▶ [WHAT YOU WILL DO]:
Write out the stretch of lines below that begins at the line with "thumb ip: (980, 999)" and ends at the line with "pinky mcp: (1549, 1065)", including both, exactly as given and nothing more.

▶ [Dataset records]:
____
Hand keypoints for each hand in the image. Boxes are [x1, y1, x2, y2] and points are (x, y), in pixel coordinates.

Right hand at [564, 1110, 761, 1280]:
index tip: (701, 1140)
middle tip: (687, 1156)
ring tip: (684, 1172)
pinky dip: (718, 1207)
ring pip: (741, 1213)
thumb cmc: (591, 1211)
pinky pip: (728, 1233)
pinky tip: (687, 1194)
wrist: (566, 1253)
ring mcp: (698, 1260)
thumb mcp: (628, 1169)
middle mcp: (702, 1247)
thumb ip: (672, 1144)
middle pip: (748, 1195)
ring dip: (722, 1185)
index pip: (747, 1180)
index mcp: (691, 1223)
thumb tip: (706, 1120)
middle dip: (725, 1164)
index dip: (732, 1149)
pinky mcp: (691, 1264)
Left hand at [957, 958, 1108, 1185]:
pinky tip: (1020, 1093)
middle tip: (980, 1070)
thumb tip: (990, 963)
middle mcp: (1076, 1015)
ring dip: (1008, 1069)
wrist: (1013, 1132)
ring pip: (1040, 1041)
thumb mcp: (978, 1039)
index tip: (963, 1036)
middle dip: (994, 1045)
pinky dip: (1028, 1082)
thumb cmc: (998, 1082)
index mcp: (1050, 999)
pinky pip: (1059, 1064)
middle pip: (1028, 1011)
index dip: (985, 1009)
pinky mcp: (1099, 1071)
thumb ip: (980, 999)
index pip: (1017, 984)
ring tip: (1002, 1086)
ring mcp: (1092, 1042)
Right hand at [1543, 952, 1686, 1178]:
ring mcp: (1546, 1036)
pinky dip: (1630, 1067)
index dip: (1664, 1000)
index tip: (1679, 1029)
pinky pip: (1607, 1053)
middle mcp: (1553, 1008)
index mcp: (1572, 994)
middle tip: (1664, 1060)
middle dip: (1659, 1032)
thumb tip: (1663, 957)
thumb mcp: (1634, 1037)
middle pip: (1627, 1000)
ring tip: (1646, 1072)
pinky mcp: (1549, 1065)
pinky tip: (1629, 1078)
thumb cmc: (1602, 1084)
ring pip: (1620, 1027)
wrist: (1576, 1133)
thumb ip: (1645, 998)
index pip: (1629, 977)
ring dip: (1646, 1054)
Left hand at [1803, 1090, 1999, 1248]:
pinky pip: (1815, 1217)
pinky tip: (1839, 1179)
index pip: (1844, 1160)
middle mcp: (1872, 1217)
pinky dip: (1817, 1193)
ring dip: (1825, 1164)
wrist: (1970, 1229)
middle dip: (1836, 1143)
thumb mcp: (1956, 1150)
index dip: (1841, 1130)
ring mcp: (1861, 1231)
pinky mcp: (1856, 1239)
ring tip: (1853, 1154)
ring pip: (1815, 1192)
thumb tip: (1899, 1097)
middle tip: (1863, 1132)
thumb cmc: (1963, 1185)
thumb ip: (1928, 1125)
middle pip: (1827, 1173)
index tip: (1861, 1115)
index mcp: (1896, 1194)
____
▶ [RESPONSE AREA]:
thumb ip: (980, 999)
index pip: (1017, 984)
ring tip: (1002, 1086)
ring mcp: (1092, 1042)
Right hand at [1543, 952, 1686, 1178]:
ring mcp: (1546, 1036)
pinky dip: (1630, 1067)
index dip: (1664, 1000)
index tip: (1679, 1029)
pinky pip: (1607, 1053)
middle mcp: (1553, 1008)
index mcp: (1572, 994)
middle tip: (1664, 1060)
middle dip: (1659, 1032)
thumb tip: (1663, 957)
thumb mcp: (1634, 1037)
middle pip: (1627, 1000)
ring tip: (1646, 1072)
pinky mcp: (1549, 1065)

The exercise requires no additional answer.